■ **SOURCE DOCUMENT**
Higher and foundation tier
When the temperature of the reactants particles is raised they gain
kinetic energy, this causes them to move faster and
collide more often. Not only do the particles collide more but more of collisions will be successful. The more
successful collisions there are the faster will be the rate of reaction.
Temperature has a large effect on reaction rates. As a rough rule
of thumb if you raise the temperature by 100C then
the rate of reaction doubles. As the temperature increases a larger proportion of the particles will have energies above the
activation energ, this means they will be able to collide successfully.
The graph opposite shows a set of results collected by a student. The experiment released a gas and the student repeated the experiment at a low, medium and high temperature. You can see that the red line, for high temperature reaction is the steepest, showing that the largest volume of gas was released in the shortest time- that is the rate was the fastest for the high temperature reaction. The low temperature reaction is shown by the purple curve, you can clearly see that this curve is the shallowest, showing that the reaction was the slowest. The yellow line for medium temperature is loctaed between the high and low temperature curves.

■ **DATASET RECORDS**
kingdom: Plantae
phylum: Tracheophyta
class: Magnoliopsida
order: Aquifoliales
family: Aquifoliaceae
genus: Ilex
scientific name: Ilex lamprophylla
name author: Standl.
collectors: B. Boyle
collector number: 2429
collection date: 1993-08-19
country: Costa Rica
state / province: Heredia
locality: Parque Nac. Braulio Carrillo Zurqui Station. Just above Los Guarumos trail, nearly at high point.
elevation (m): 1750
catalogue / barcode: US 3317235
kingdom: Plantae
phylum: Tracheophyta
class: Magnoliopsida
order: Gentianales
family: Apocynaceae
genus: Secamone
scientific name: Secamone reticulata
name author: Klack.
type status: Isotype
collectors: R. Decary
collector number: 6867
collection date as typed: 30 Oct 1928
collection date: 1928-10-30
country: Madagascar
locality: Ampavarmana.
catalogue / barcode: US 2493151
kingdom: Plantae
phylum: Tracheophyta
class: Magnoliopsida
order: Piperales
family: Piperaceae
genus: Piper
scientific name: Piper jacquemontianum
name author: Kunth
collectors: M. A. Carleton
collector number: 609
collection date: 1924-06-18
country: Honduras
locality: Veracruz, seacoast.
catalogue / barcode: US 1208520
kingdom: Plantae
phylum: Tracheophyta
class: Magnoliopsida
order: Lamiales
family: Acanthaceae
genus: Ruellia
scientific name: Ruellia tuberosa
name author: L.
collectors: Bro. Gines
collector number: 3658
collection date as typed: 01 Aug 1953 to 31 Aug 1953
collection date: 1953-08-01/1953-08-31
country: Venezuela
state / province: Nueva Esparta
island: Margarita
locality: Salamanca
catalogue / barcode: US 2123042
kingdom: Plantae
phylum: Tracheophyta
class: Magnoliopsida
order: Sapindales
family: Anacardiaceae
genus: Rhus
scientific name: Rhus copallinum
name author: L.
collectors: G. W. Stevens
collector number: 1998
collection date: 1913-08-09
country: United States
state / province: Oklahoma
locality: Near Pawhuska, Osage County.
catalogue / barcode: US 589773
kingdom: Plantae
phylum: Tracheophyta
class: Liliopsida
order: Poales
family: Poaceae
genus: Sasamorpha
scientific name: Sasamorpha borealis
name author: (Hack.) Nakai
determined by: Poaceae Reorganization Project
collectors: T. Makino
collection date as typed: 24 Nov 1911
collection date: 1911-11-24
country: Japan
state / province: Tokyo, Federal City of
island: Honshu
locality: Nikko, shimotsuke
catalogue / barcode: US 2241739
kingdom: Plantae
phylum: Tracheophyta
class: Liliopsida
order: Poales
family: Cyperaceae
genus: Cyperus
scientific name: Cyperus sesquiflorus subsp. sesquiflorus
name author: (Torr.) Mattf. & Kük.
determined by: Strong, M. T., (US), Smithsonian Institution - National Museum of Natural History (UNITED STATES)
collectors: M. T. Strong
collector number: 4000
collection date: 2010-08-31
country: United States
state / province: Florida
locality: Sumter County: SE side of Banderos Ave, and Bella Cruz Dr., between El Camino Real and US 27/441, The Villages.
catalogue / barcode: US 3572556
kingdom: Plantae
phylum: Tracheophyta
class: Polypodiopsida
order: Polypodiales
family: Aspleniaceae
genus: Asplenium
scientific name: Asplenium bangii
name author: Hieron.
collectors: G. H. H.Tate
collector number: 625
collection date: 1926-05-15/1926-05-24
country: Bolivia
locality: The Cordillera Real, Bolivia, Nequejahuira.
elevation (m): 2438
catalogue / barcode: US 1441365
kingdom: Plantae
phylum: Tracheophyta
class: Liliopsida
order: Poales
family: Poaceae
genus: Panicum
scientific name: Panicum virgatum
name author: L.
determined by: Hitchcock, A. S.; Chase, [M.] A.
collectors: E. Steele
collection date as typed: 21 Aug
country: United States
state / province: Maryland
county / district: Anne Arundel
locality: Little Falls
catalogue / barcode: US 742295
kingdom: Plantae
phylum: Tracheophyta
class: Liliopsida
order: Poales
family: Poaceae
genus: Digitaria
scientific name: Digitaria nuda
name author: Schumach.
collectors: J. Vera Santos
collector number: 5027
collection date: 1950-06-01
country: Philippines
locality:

■ **TASK PROMPT**
Transcribe everything in the reaction-rate passage from "The graph opposite" down to "low temperature curves.".

■ **EXERCISE SOLUTION**
The graph opposite shows a set of results collected by a student. The experiment released a gas and the student repeated the experiment at a low, medium and high temperature. You can see that the red line, for high temperature reaction is the steepest, showing that the largest volume of gas was released in the shortest time- that is the rate was the fastest for the high temperature reaction. The low temperature reaction is shown by the purple curve, you can clearly see that this curve is the shallowest, showing that the reaction was the slowest. The yellow line for medium temperature is loctaed between the high and low temperature curves.